Des mots du patient aux termes médicaux: la phase technique

Tout parcours médical commence par des demandes exprimées en langage courant. Quand le médecin prend la main pour préciser les choses, pas de doute, il est le patron. Il doit cependant rester attentif à toute réflexion susceptible d'apporter une pièce au diagnostic. S'il pense en termes techniques, il doit redevenir compréhensible au moment de conclure.
 
Le diagnostic et le traitement: quand surgit la question du sens
 
Quand la décision technique s'impose et que le patient l'accepte, la question du sens reste implicite. Elle surgit en cas de décision difficile, d'hésitation entre différentes possibilités. Elle se pose aussi quand le patient avance des arguments personnels pour ne pas suivre l'avis du médecin. La science de ce dernier a peu de prise sur la philosophie du patient, à moins de discuter avec lui en tant qu'être humain et non avec la casquette de l'expert. Face aux incertitudes, les pouvoirs des caractères et les talents comptent plus que les savoirs.

 

Au moment d'honorer le médecin

La Belgique offre un large éventail, du tiers payant au payement direct, conventionné ou non. La question des suppléments d'honoraires à l'hôpital, si controversée, sort du cadre de cet article, nous y reviendrons. Pour ma part, après avoir fait carrière dans les hôpitaux publics et toujours actif en privé, j'en arrive à la conclusion que la justice sociale en matière d'honoraires ne peut se réaliser qu'avec une grande diversité de l'offre tant pour les patients que pour les praticiens. Ceux-ci doivent apprendre sans honte que les prix se négocient. Et le patient doit pouvoir choisir le médecin qui lui convient sur tous les plans, également celui des honoraires. La liberté subtilement encadrée par le politique reste le meilleur moyen de permettre aux caractères modérés de neutraliser les extrêmes que l'argent rend fous.
 

L'essentiel dans les relations avec les patients

  • Éviter le jargon technique dans les conclusions, elles doivent être claires pour tous.
  • Discuter des incertitudes en cas de décision délicate tout en proposant une ligne de conduite.
  • Expliquer le pourquoi des examens, des médicaments et des recommandations.
  • Décrire le rôle du patient dans son suivi et ses possibilités de contact au besoin.

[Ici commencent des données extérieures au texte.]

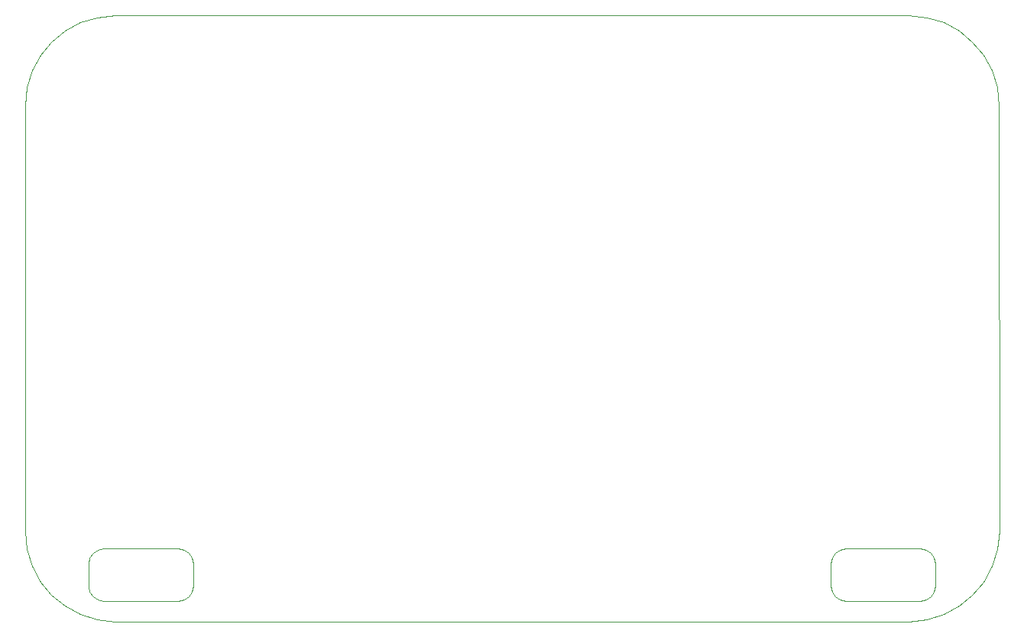
<source format=gbr>
G04 #@! TF.FileFunction,Profile,NP*
%FSLAX46Y46*%
G04 Gerber Fmt 4.6, Leading zero omitted, Abs format (unit mm)*
G04 Created by KiCad (PCBNEW 4.0.7) date 06/12/18 22:13:00*
%MOMM*%
%LPD*%
G01*
G04 APERTURE LIST*
%ADD10C,0.100000*%
G04 APERTURE END LIST*
D10*
X154846860Y-136029530D02*
X154846860Y-138529530D01*
X143267710Y-136029530D02*
X143267710Y-138529530D01*
X72603646Y-136029530D02*
X72603646Y-138529530D01*
X61025003Y-136029530D02*
X61025003Y-138529530D01*
X62035336Y-140053229D02*
X61509552Y-139698894D01*
X143267710Y-136029530D02*
X143397666Y-135385693D01*
X153192710Y-134375380D02*
X153836547Y-134505401D01*
X72119088Y-134859911D02*
X72473608Y-135385693D01*
X154846860Y-138529530D02*
X154716826Y-139173287D01*
X62679173Y-134375380D02*
X62679173Y-134375380D01*
X143752014Y-139698894D02*
X143397670Y-139173287D01*
X143752003Y-134859911D02*
X144277606Y-134505401D01*
X61025003Y-136029530D02*
X61155036Y-135385693D01*
X72473608Y-135385693D02*
X72603646Y-136029530D01*
X70949463Y-140183170D02*
X62679173Y-140183170D01*
X62679173Y-140183170D02*
X62035336Y-140053229D01*
X153836547Y-134505401D02*
X154362329Y-134859911D01*
X61155036Y-135385693D02*
X61509552Y-134859911D01*
X72473608Y-139173287D02*
X72119088Y-139698894D01*
X143397666Y-135385693D02*
X143752003Y-134859911D01*
X61509552Y-134859911D02*
X62035336Y-134505401D01*
X61509552Y-139698894D02*
X61155036Y-139173287D01*
X71593302Y-140053229D02*
X70949463Y-140183170D01*
X144921360Y-140183170D02*
X144277618Y-140053229D01*
X62035336Y-134505401D02*
X62679173Y-134375380D01*
X144921360Y-134375380D02*
X153192710Y-134375380D01*
X154716826Y-139173287D02*
X154362318Y-139698894D01*
X154362329Y-134859911D02*
X154716839Y-135385693D01*
X153192710Y-140183170D02*
X144921360Y-140183170D01*
X72603646Y-138529530D02*
X72473608Y-139173287D01*
X144921360Y-134375380D02*
X144921360Y-134375380D01*
X154716839Y-135385693D02*
X154846860Y-136029530D01*
X143397670Y-139173287D02*
X143267710Y-138529530D01*
X61155036Y-139173287D02*
X61025003Y-138529530D01*
X72119088Y-139698894D02*
X71593302Y-140053229D01*
X144277606Y-134505401D02*
X144921360Y-134375380D01*
X154362318Y-139698894D02*
X153836543Y-140053229D01*
X144277618Y-140053229D02*
X143752014Y-139698894D01*
X153836543Y-140053229D02*
X153192710Y-140183170D01*
X160173791Y-79664290D02*
X158954630Y-78185439D01*
X161877080Y-85262890D02*
X161674623Y-83242623D01*
X158954630Y-139511464D02*
X160173791Y-138032616D01*
X157475781Y-140730624D02*
X158954630Y-139511464D01*
X58395042Y-140730624D02*
X60093971Y-141650490D01*
X61973374Y-142231454D02*
X63993643Y-142433910D01*
X58395042Y-76966274D02*
X56916193Y-78185439D01*
X155776852Y-141650490D02*
X157475781Y-140730624D01*
X151877180Y-142433910D02*
X153897449Y-142231454D01*
X63993643Y-142433910D02*
X151877180Y-142433910D01*
X60093971Y-141650490D02*
X61973374Y-142231454D01*
X61973374Y-75465437D02*
X60093971Y-76046405D01*
X54777165Y-136333686D02*
X55697032Y-138032616D01*
X56916193Y-78185439D02*
X55697032Y-79664290D01*
X63993643Y-75262980D02*
X61973374Y-75465437D01*
X153897449Y-142231454D02*
X155776852Y-141650490D01*
X55697032Y-138032616D02*
X56916193Y-139511464D01*
X60093971Y-76046405D02*
X58395042Y-76966274D01*
X161674623Y-83242623D02*
X161093658Y-81363221D01*
X54777165Y-81363221D02*
X54196200Y-83242623D01*
X155776852Y-76046405D02*
X153897449Y-75465437D01*
X53970000Y-132410000D02*
X54196200Y-134454282D01*
X161093658Y-136333686D02*
X161674623Y-134454282D01*
X160173791Y-138032616D02*
X161093658Y-136333686D01*
X161970000Y-132410000D02*
X161877080Y-85262890D01*
X56916193Y-139511464D02*
X58395042Y-140730624D01*
X62679173Y-134375380D02*
X70949463Y-134375380D01*
X151877180Y-75262980D02*
X63993643Y-75262980D01*
X54196200Y-134454282D02*
X54777165Y-136333686D01*
X157475781Y-76966274D02*
X155776852Y-76046405D01*
X70949463Y-134375380D02*
X71593302Y-134505401D01*
X161674623Y-134454282D02*
X161970000Y-132410000D01*
X53993743Y-85262890D02*
X53970000Y-132410000D01*
X54196200Y-83242623D02*
X53993743Y-85262890D01*
X55697032Y-79664290D02*
X54777165Y-81363221D01*
X71593302Y-134505401D02*
X72119088Y-134859911D01*
X153897449Y-75465437D02*
X151877180Y-75262980D01*
X161093658Y-81363221D02*
X160173791Y-79664290D01*
X158954630Y-78185439D02*
X157475781Y-76966274D01*
M02*

</source>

Élémentaire! Évident! Tout le monde sait cela! Pas si sûr! Nous savons tous que de nombreuses interférences de pouvoirs administratifs, juridiques, managériaux ou autres peuvent bousculer les espaces de liberté diagnostique, thérapeutique et relationnelle dont les malades ont tant besoin.

Ma thèse: les mutuelles, les gestionnaires, les juristes, les fonctionnaires et les politiques sont là pour faciliter notre travail sur le terrain et non pour mettre des bâtons dans les roues. A nos organisations de les en convaincre, à nous de montrer l'exemple dans nos pratiques.